Currently, when 50 percent of workers in a company sign statements to unionize, that merely sets up a second stage, where workers vote by secret ballot to determine if the company would be unionized. Under the new proposal, using a system called "Card Check," unionization would occur as soon as half the workers had signed cards stating that they favor union representation.
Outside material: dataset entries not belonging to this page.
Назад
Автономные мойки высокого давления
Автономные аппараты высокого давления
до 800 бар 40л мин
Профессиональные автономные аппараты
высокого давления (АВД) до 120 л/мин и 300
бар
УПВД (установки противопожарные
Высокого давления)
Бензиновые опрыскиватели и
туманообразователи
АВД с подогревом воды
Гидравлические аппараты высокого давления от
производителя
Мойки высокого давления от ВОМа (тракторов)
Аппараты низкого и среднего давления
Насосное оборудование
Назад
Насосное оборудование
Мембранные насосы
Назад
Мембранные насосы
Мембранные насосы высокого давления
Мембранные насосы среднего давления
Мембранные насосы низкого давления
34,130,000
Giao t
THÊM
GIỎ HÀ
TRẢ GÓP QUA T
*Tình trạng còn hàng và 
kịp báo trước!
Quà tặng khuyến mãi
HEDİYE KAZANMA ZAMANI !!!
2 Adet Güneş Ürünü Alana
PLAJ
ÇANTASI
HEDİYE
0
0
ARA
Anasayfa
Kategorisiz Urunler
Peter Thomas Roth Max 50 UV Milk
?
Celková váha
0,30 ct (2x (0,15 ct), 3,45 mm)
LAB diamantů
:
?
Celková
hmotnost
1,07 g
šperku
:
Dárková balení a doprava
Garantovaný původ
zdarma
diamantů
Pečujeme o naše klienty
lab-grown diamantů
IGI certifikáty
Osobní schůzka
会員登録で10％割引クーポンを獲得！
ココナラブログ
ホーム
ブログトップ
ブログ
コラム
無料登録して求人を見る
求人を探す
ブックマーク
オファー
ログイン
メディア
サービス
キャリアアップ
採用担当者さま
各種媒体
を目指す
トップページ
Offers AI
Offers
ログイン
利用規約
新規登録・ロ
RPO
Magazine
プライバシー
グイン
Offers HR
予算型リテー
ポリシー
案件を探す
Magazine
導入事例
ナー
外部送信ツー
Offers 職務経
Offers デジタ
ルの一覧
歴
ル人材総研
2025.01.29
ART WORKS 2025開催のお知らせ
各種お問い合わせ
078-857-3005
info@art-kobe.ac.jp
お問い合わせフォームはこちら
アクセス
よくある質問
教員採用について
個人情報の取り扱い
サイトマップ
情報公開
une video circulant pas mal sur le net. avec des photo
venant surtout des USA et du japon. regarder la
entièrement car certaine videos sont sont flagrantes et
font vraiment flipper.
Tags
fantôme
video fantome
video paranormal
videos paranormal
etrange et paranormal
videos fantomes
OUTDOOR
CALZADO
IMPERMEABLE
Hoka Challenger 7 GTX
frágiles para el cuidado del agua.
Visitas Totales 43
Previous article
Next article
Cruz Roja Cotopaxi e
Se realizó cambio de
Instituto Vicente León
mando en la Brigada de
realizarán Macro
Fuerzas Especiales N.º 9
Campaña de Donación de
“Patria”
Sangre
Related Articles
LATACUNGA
Two important words make this statement a lie:
"New." Card check is not new. U.S. Supreme Court upheld the use of card check in 1969 stating, "Almost from the inception of the Act, then, it was recognized that a union did not have to be certified as the winner of a Board election to invoke a bargaining obligation; it could establish majority status by other means ... by showing convincing support, for instance, by a union-called strike or strike vote, or, as here, by possession of cards signed by a majority of the employees authorizing the union to represent them for collective bargaining purposes.'
"Would." This should be "could", since employees could choose a NLRB secret ballot election if they prefer anonymity and didn't mind waiting a few years to be able to negotiate for better wages and benefits. If they wanted to make that process shorter, they could use card check to negotiate a contract, which would have to be ratified by a majority of employees using "secret ballot." So the charges that a union could be elected by fraud is moot. You can't force employees to strike or accept a contract, or do anything that would give a union power over an employer unless the majority of employees are willing participants. Decertifying a union by card check is just as easy as forming one.
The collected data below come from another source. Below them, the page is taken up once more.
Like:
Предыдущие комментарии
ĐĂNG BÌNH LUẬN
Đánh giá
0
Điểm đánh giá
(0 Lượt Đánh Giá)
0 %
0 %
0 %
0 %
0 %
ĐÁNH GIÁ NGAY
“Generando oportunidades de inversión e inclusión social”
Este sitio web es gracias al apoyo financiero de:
Fox goes on to change the issue from giving employees the right to choose the method of electing a union to attacking public schools, and blaming auto job losses on employees. Personally, I think we should have one school system, one highway system, and one water system. Yes, there should be opportunities for individuals to choose to pay for private schools, toll roads, or bottled water, but no reason for the government to pay for a second water pipeline all the way to Fiji for the benefit of a few. Also, the decline in auto jobs probably can be attributed to marketing and quality decisions as well as the disadvantage of our healthcare system which puts all the burden on employers.
Obama has promised in many ways to help unions and protect their workers from competition. He wants to renegotiate the NAFTA agreement signed under President Clinton. He opposes free trade agreements with such strong American allies as Colombia. He has long been opposed to educational vouchers, something teachers’ unions also strongly oppose. But despite all his troubles with working-class voters, it is hard to think of much else that Obama could promise unions.
Obama claims that strengthening unions is good because unions will "lift up the middle-class in this country once more." But protecting teachers unions from competition comes at the expense of students. Protecting workers from trade competition comes at the expense of customers and even other workers (e.g., if you protect steel workers from competition, the prices of American-made cars rise relative to foreign-made ones).
Unionization virtually always raises some workers' salaries at the expense of other workers. If unions insist on increasing worker pay by threatening strikes that shut down companies, firms reduce the number of workers they hire. Some workers gain higher wages, but only at the expense of causing other workers to lose their jobs. Possibly this last point explains why unions want to scrape secret ballots.
During the decline of unions in the US, executive salaries have gone from 80 times the average employee wage to 400 times the average employee wage. Some workers always earn more, and perhaps this explains why Fox and their corporate cronies whan to keep secret ballots from ever ending in a union election.